The clubs for the 2015–16 season:

| Club | Home city |
|---|---|
| AEK | Athens |
| Aeropos Edessas | Edessa |
| Archelaos Katerinis | Katerini |
| ASE Douka | Maroussi, Athens |
| DIKEAS Nea Ionia | Nea Ionia, Athens |
| Diomidis Argous | Argos |
| Filippos Veria | Veria |
| Panellinios | Athens |
| PAOK | Thessaloniki |
| Foivos Sykeon | Sykies, Thessaloniki |
| Poseidon Loutrakiou | Loutraki |
| YMCA Thessaloniki | Thessaloniki |

==Regular season==

|  | Championship Round |
|  | Relegation Round |

|  | Team | Pld | W | D | L | GF | GA | Diff | Pts |
|---|---|---|---|---|---|---|---|---|---|
| 1 | Diomidis Argous | 22 | 20 | 0 | 2 | 626 | 431 | +195 | 40 |
| 2 | Filippos Veria | 22 | 17 | 1 | 4 | 658 | 544 | +114 | 35 |
| 3 | PAOK | 22 | 15 | 1 | 6 | 625 | 560 | +65 | 31 |
| 4 | DIKEAS Nea Ionia | 22 | 13 | 2 | 7 | 579 | 508 | +71 | 28 |
| 5 | Poseidon Loutrakiou | 22 | 11 | 2 | 9 | 548 | 510 | +38 | 24 |
| 6 | ASE Douka | 22 | 10 | 2 | 10 | 511 | 521 | −10 | 22 |
| 7 | Aeropos Edessas | 22 | 8 | 4 | 10 | 591 | 586 | +5 | 20 |
| 8 | AEK Athens | 22 | 8 | 3 | 11 | 596 | 588 | +8 | 19 |
| 9 | Panellinios | 22 | 8 | 2 | 12 | 517 | 547 | −30 | 18 |
| 10 | Foivos Sykeon | 22 | 7 | 1 | 14 | 532 | 606 | −74 | 15 |
| 11 | YMCA Thessaloniki | 22 | 6 | 0 | 16 | 483 | 579 | −96 | 12 |
| 12 | Archelaos Katerinis | 22 | 0 | 0 | 22 | 455 | 741 | −286 | –1 |

Pld – Played; W – Won; D – Drawn; L – Lost; GF – Goals for; GA – Goals against; Diff – Difference; Pts – Points.

==Second round==
In the second round, the teams were divided into two groups of six (based on their regular season standings) and competed for places 1 to 6 in the first group, and for places 7 to 12 in the second.

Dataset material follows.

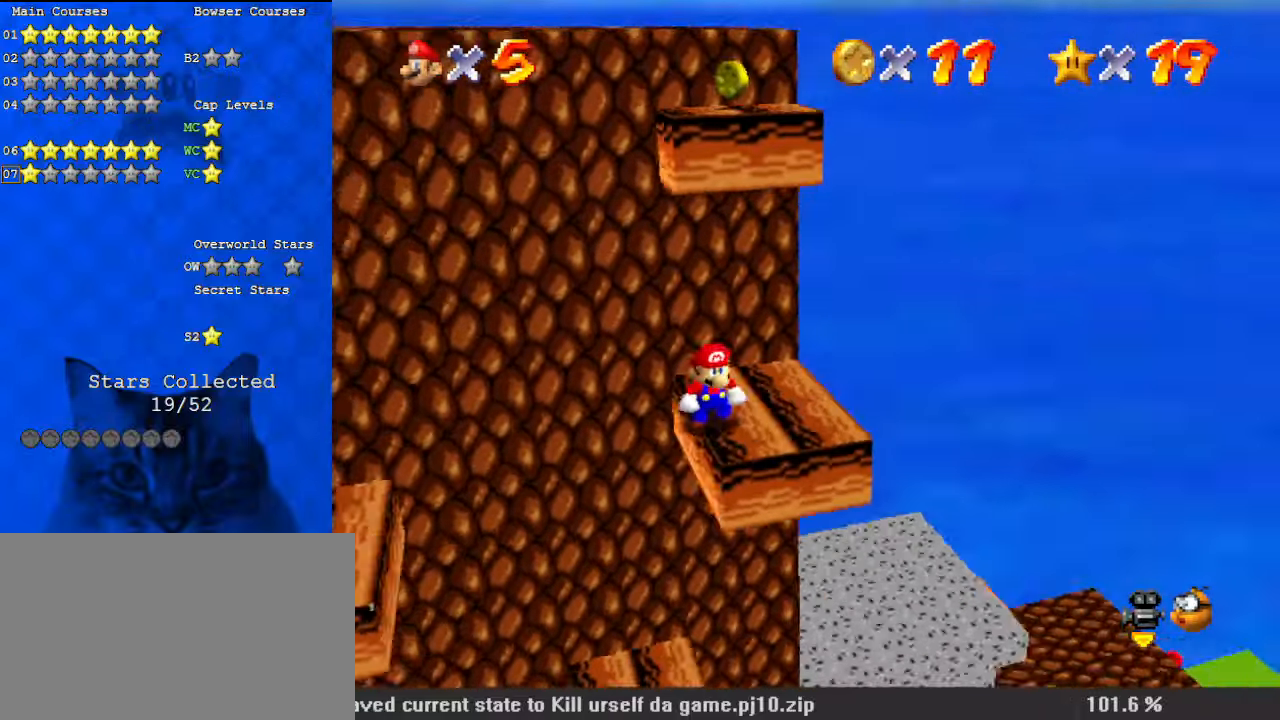
{"keys": ["right"], "events": [[133, "a", "up"], [200, "a", "down"], [200, "up", "down"], [267, "right", "down"], [367, "up", "up"], [400, "a", "up"]]}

Teams started the second round with their regular season points halved (and rounded up) and faced each other once.

In the 1–6 group, the teams started with the following points: Diomidis 20 points, Filippos 18, PAOK 16, DIKEAS Nea Ionia 14, Poseidon Loutrakiou 12, ASE Douka 11.

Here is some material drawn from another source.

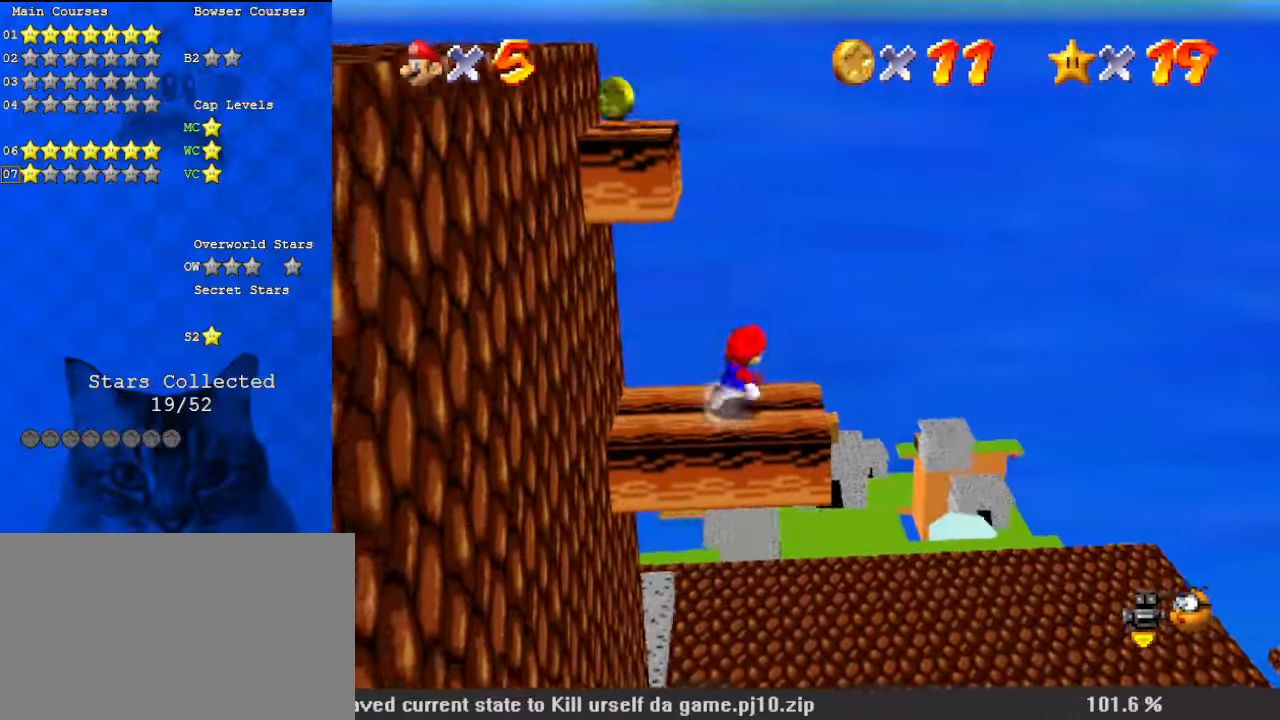
{"keys": ["left"], "events": [[67, "left", "down"], [100, "right", "up"], [167, "shift", "down"], [200, "left", "up"], [200, "right", "down"], [300, "d", "down"], [333, "right", "up"], [333, "shift", "up"], [367, "left", "down"], [433, "d", "up"]]}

In the 7–12 group, the teams started with the following points: Aeropos Edessas 10, AEK 10, Panellinios 9, Foivos Sykeon 8, YMCA Thessaloniki 6, Archelaos Katerinis 0.

===Standings===

|  | Qualified to the Finals |
|  | Relegated to 2016–17 A2 Ethniki |

|  | Team | Pld | W | D | L | GF | GA | Diff | Pts |
|---|---|---|---|---|---|---|---|---|---|
| 1 | Diomidis Argous | 5 | 4 | 1 | 0 | 138 | 116 | +22 | 29 |
| 2 | Filippos Veria | 5 | 3 | 0 | 2 | 127 | 118 | +9 | 24 |
| 3 | PAOK | 5 | 3 | 0 | 2 | 133 | 113 | +20 | 22 |
| 4 | DIKEAS Nea Ionia | 5 | 2 | 1 | 2 | 137 | 132 | +5 | 19 |
| 5 | Poseidon Loutrakiou | 5 | 0 | 2 | 3 | 131 | 145 | −14 | 14 |
| 6 | ASE Douka | 5 | 1 | 0 | 4 | 116 | 158 | −42 | 13 |
| 7 | Aeropos Edessas | 4 | 3 | 1 | 0 | 109 | 96 | +13 | 17 |
| 8 | Panellinios | 4 | 3 | 1 | 0 | 114 | 102 | +12 | 16 |
| 9 | AEK Athens | 4 | 1 | 1 | 2 | 105 | 106 | −1 | 13 |
| 10 | Foivos Sykeon | 4 | 0 | 1 | 3 | 80 | 100 | −20 | 9 |
| 11 | YMCA Thessaloniki | 4 | 0 | 2 | 2 | 80 | 84 | −4 | 8 |
| 12 | Archelaos Katerinis | 0 | 0 | 0 | 0 | 0 | 0 | 0 | 0 |

- Archelaos Katerinis withdrew.

Pld – Played; W – Won; D – Drawn; L – Lost; GF – Goals for; GA – Goals against; Diff – Difference; Pts – Points.